Hernando, a su vez, mantuvo el brazo extendido.

—Gozas del favor del obispo y del cabildo. Nadie te molestará.

—¿Por qué no lo escondes donde lo encontraste? Lleva años sin ser descubierto…

—No se trata de eso. Ciertamente, podría esconderlo en muchos lugares. Lo único que pretendo es que si a mí me sucede algo, este valioso documento no vuelva a perderse. Estoy seguro de que tú sabrás qué hacer con él si se diera esa situación.

—¿Y tu comunidad?

—No confío en ellos —reconoció Hernando.

—Ni ellos en ti, al parecer. He oído rumores…

—No sé qué hacer, César. He luchado hasta arriesgar mi vida por nuestras leyes y nuestra religión. Me dijeron que para ello debía parecer más cristiano que los cristianos y, ahora, la misma persona que me lo dijo, me rechaza como musulmán. Toda la comunidad me desprecia… Piensan que soy un traidor. ¡Hasta mi propia madre! —Hernando tomó aire antes de continuar—. Y no es sólo eso: por lo que he oído, para mis hermanos la violencia parece ser la única manera de salir de la opresión.

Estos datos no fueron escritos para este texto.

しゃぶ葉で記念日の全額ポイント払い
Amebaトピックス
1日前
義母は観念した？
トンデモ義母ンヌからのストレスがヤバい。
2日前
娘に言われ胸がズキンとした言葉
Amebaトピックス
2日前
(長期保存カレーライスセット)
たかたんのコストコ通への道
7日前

Arbasia cogió el evangelio.

—No pretendas el reconocimiento de tus hermanos —le aconsejó el pintor—. Eso no es más que soberbia. Busca sólo el de tu Dios. Continúa luchando por lo que sientes, pero piensa siempre que el único camino es el de la palabra, el de la comprensión, nunca el de la espada. —Arbasia se mantuvo unos instantes en silencio antes de despedirse—: La paz, Hernando.

—Gracias, maestro. La paz sea contigo también.

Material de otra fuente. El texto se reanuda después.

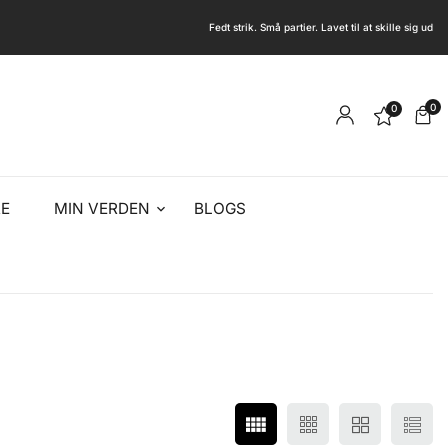
Fedt strik. Små partier. Lavet til at skille sig ud
0
0
E
MIN VERDEN
BLOGS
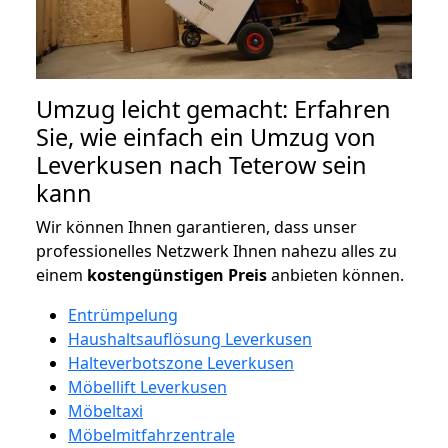
Umzug leicht gemacht: Erfahren
Sie, wie einfach ein Umzug von
Leverkusen nach Teterow sein
kann
Wir können Ihnen garantieren, dass unser
professionelles Netzwerk Ihnen nahezu alles zu
einem
kostengünstigen
Preis
anbieten können.
Entrümpelung
Haushaltsauflösung Leverkusen
Halteverbotszone Leverkusen
Möbellift Leverkusen
Möbeltaxi
Möbelmitfahrzentrale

En Ugíjar, el alcalde mayor de las Alpujarras había sido advertido de su llegada. De la misma manera que Hernando había adoptado ciertas medidas antes de partir, también el duque ordenó a su secretario que mandara recado al alcalde de la capital de las Alpujarras, al tiempo que le pedía que, a través de las noticias que pudieran proporcionarle los Vélez, buscara a aquella niña, ya una mujer, que respondía al nombre de Isabel.

Hernando y sus acompañantes llegaron a la plaza de la iglesia. El templo ya estaba restaurado. Montado sobre Volador, paseó la mirada por el lugar. ¡Cuántas experiencias había vivido en aquella plaza y sus alrededores! La recordó abarrotada por los hombres del ejército de Aben Humeya. El mercado, los jenízaros y los turcos que por primera vez conoció en ella. Fátima, Isabel, Ubaid, Salah el mercader, la llegada de Barrax y sus garzones…

—¡Bienvenidos!

Tan absorto estaba en sus recuerdos que Hernando ni siquiera había advertido la llegada de una pequeña comitiva encabezada por el alcalde mayor, un hombre basto y bajo, de cabello tan negro como su traje, al que acompañaban dos alguaciles. Hernando desmontó, imitando a don Sancho. El alcalde se dirigió al hidalgo, pero éste le hizo una brusca seña de que era al otro jinete a quien debía dirigirse.